Diyaloglara ek olarak, Sokrates felsefesinin aşağıdakiler de dahil olmak üzere bir dizi önemli farklılığa sahip olduğunu belirtmek gerekir:
- hakikat arayışının diyalektik, konuşma dili biçimi;
- kavramların özelden genele tümevarımlı bir şekilde tanımlanması;
- Maieutics'in yardımıyla hakikati aramak - her insanda gizli olan bilgiyi yönlendirici sorular aracılığıyla çıkarma sanatı.

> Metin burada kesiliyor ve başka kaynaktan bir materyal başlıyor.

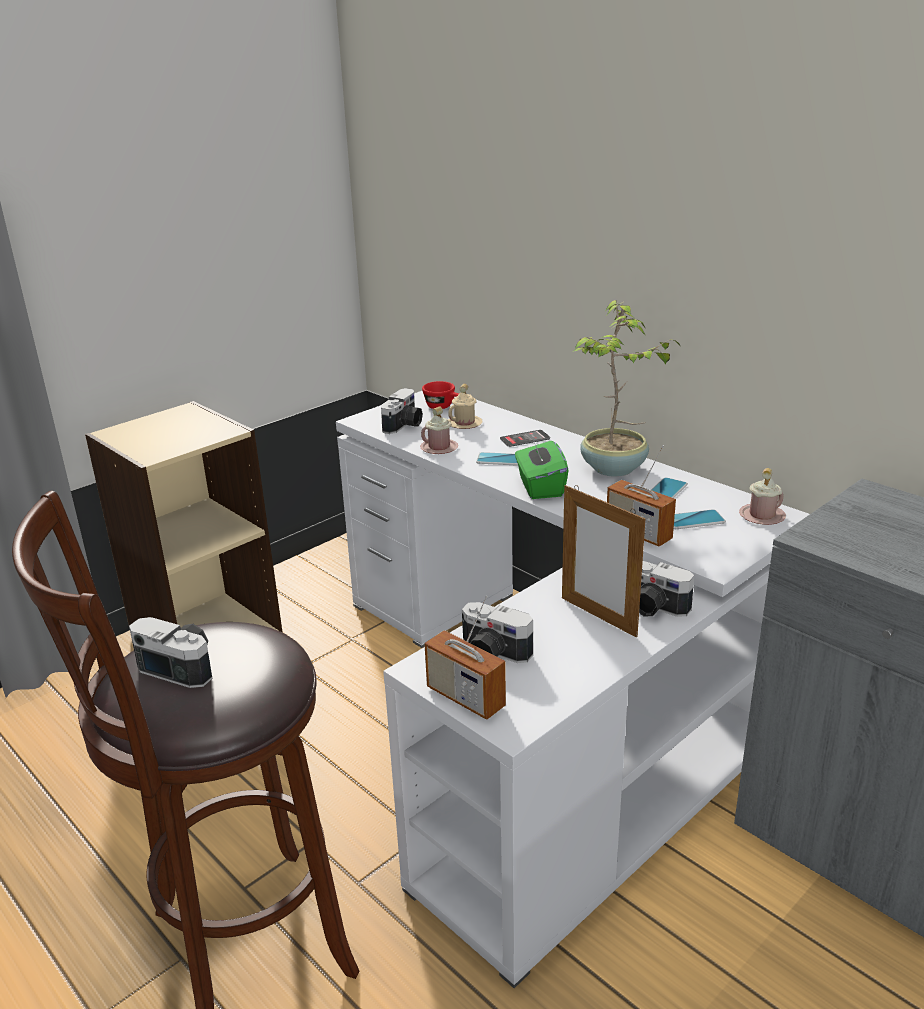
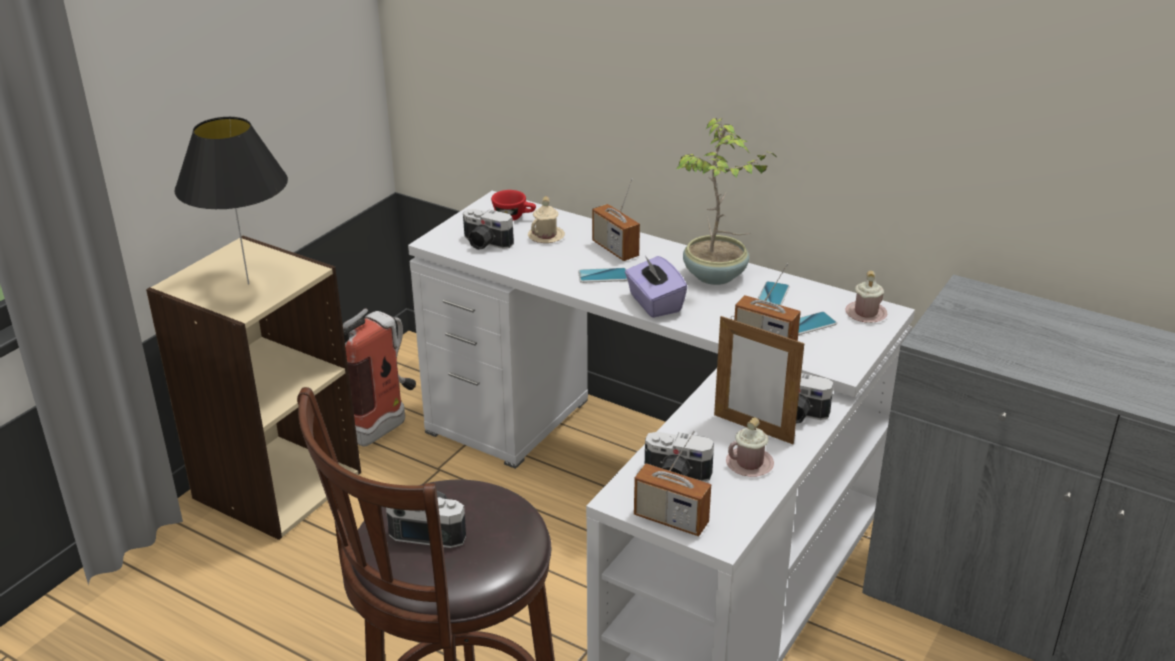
camera: 15 degrees left, 5 degrees up
camera [381,388,423,434] -> camera turned 105 degrees clockwise [463,209,514,250]
pink mug [420,406,458,454] -> pink mug moved to [726,417,774,477]
phone [500,430,550,447] -> radio [592,179,640,261]
green tissue box [515,436,569,499] -> purple tissue box [625,255,687,318]
none -> black table lamp [174,117,288,285]
none -> fire extinguisher [343,308,416,447]

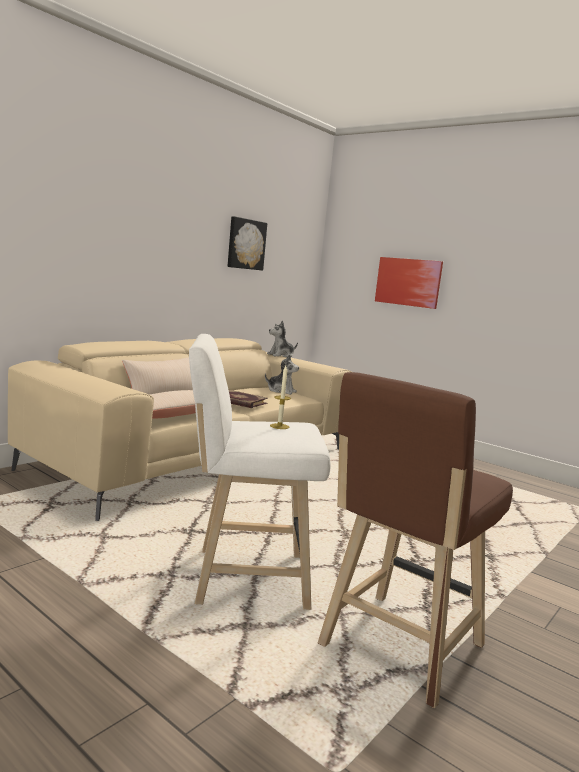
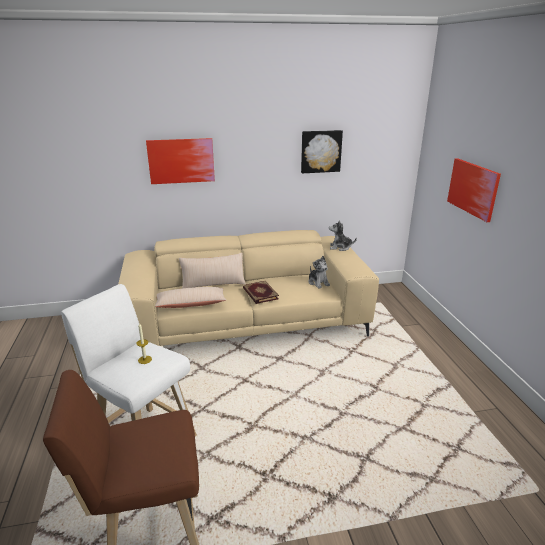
camera: 40 degrees right, 15 degrees up
none -> picture [146,138,215,184]

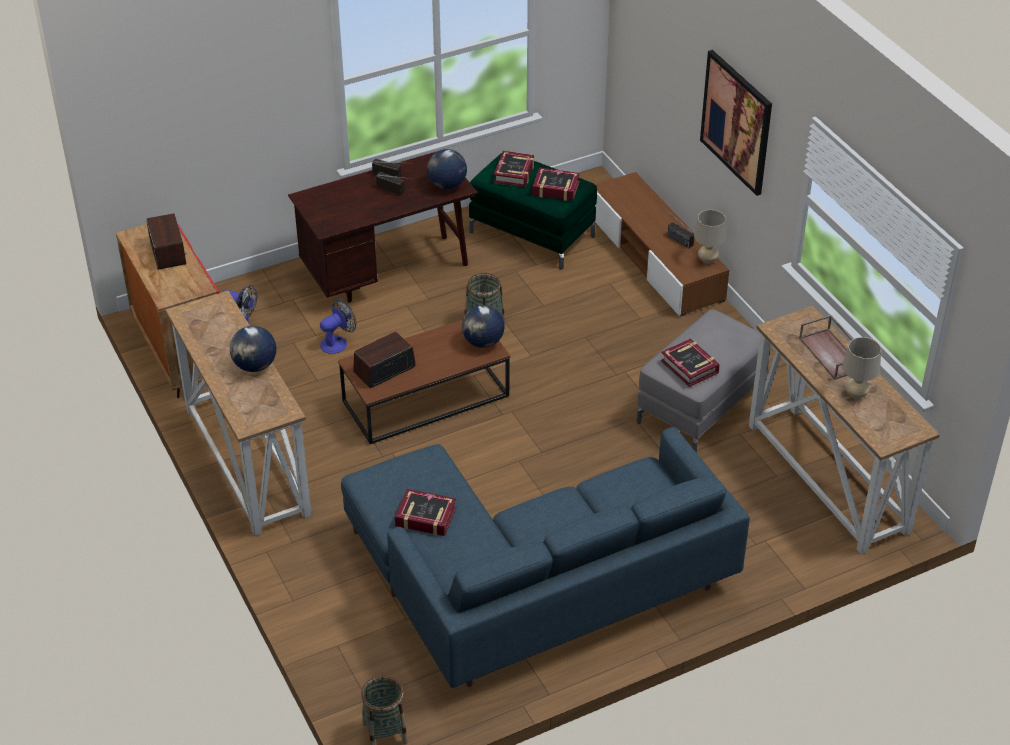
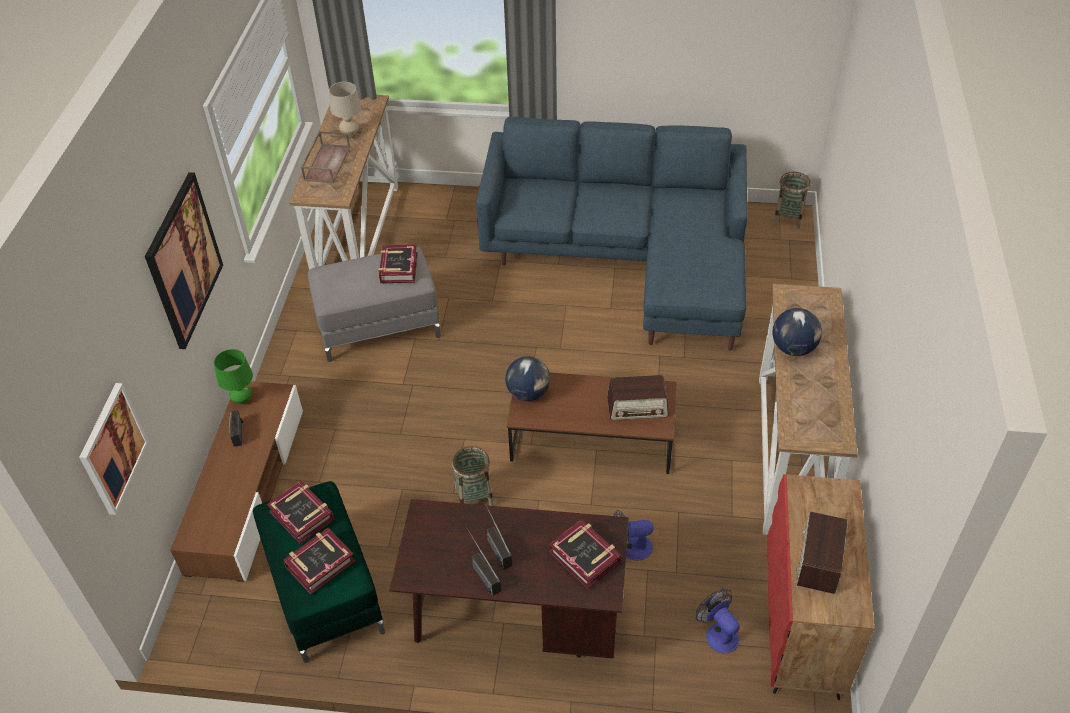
camera: 145 degrees left, 5 degrees up
book [395,489,456,536] -> book moved to [549,519,621,589]
globe [427,149,467,190] -> none
beige table lamp [694,210,726,264] -> green table lamp [214,349,253,404]
none -> picture [79,383,149,515]

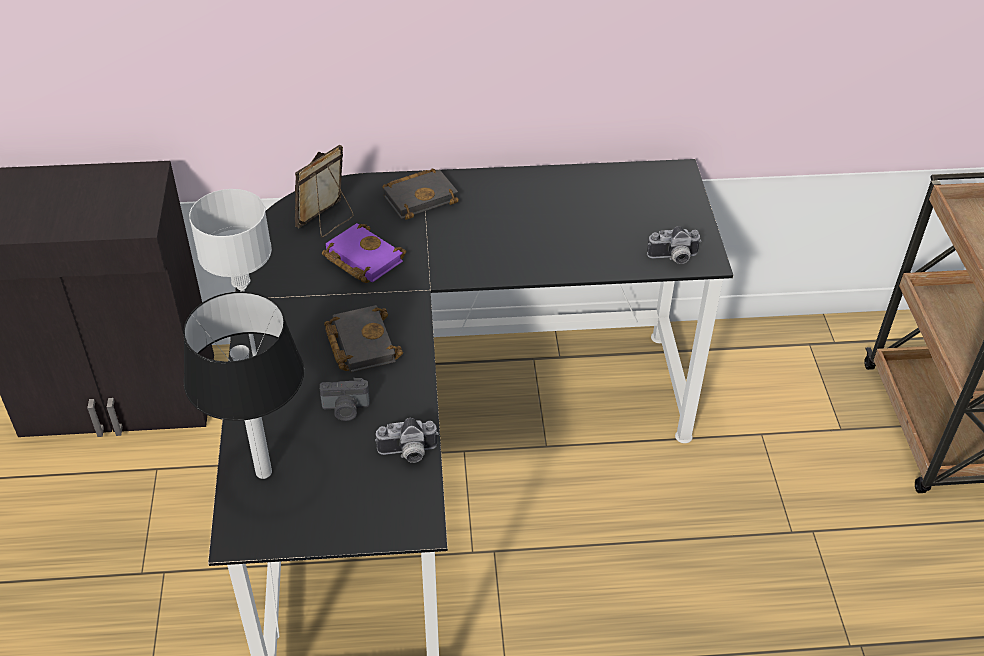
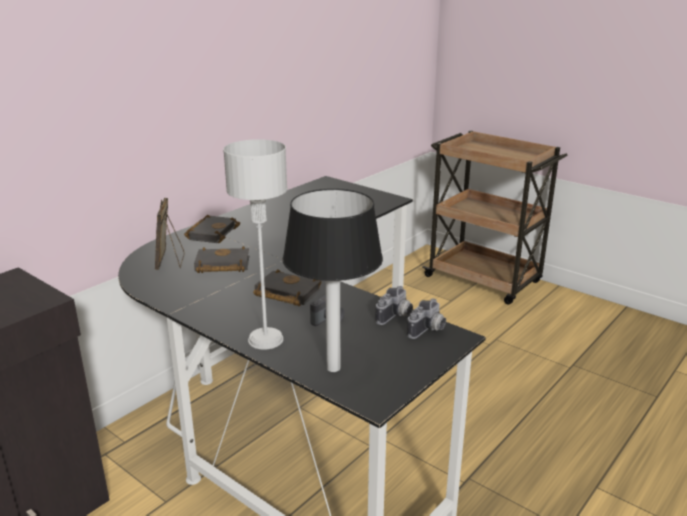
camera: 45 degrees left, 20 degrees down
purple book [322,223,406,283] -> black book [194,246,249,273]
camera [647,226,702,264] -> camera moved to [407,299,446,339]

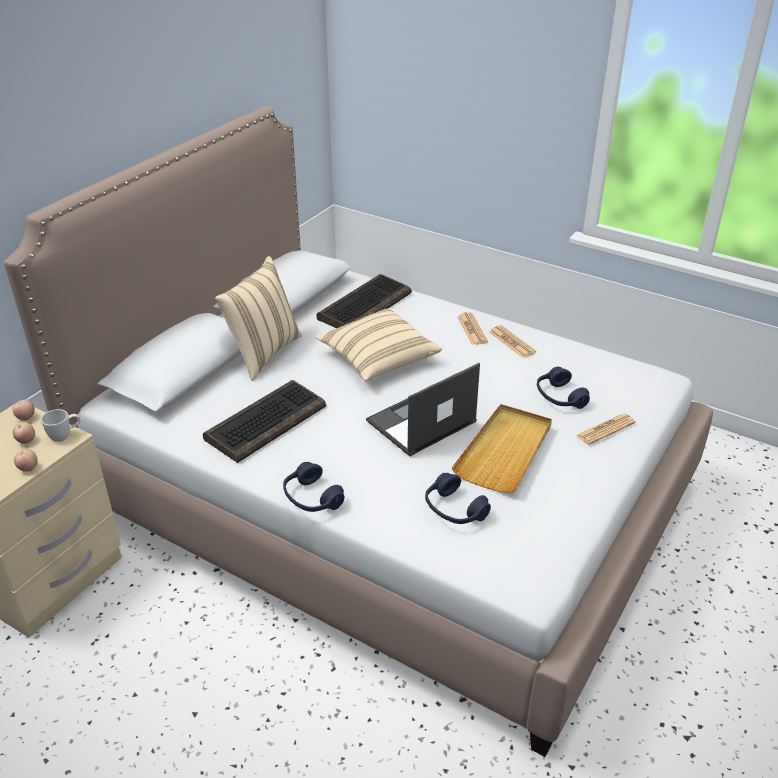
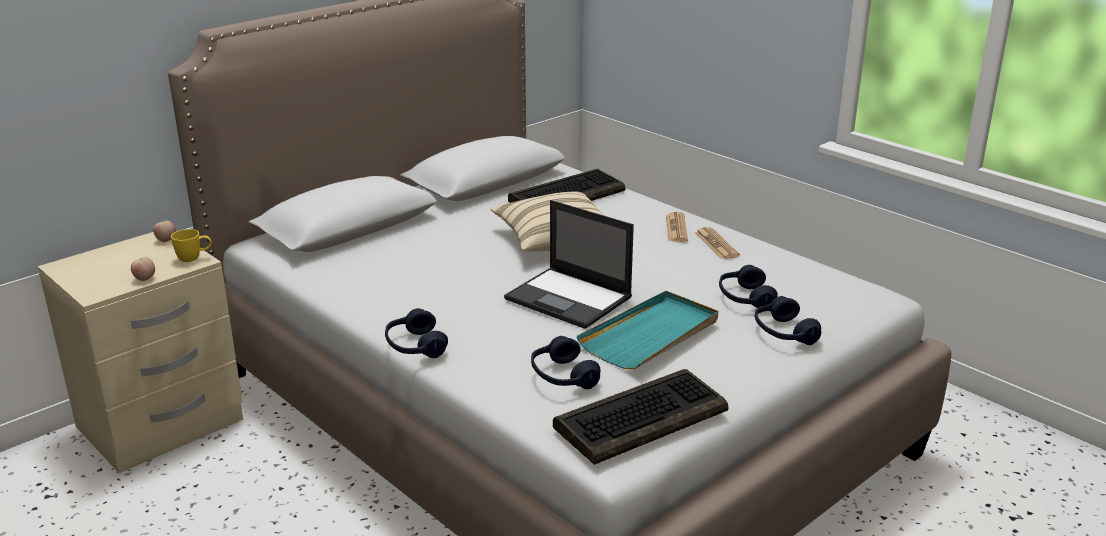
camera: 15 degrees right, 10 degrees down
apple [13,422,35,444] -> none
white mug [41,409,80,442] -> yellow mug [171,229,212,262]
keyboard [203,380,326,463] -> keyboard moved to [553,369,729,465]
beige pillow [215,256,302,381] -> none
laptop [366,363,480,456] -> laptop turned 120 degrees counterclockwise [504,200,634,329]
beige tray [452,404,552,493] -> turquoise tray [577,291,718,369]
newspaper [576,414,636,445] -> blue headphones [755,296,821,345]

Sokrates gerçeği bulmak için yola çıktığında, rakibine bir dizi soru sordu, ardından muhatap kayboldu ve beklenmedik sonuçlara vardı. Ayrıca, düşünür, karşıtının kendi "gerçekleri" ile çelişmeye başladığı bir diyalog kurmayı severdi.
Sokrates en bilge insanlardan biri olarak kabul edilirken kendisi öyle düşünmüyordu. Ünlü Yunan atasözü günümüze kadar gelmiştir:
"Sadece hiçbir şey bilmediğimi biliyorum, ancak diğerleri de bunu bilmiyor."
Sokrates, bir kişiyi aptal olarak göstermeye ya da onu zor bir duruma sokmaya çalışmadı. Sadece muhatabıyla gerçeği bulmak istedi. Böylece o ve dinleyicileri adalet, dürüstlük, kurnazlık, kötülük, iyi ve diğerleri gibi derin kavramları tanımlayabilirlerdi.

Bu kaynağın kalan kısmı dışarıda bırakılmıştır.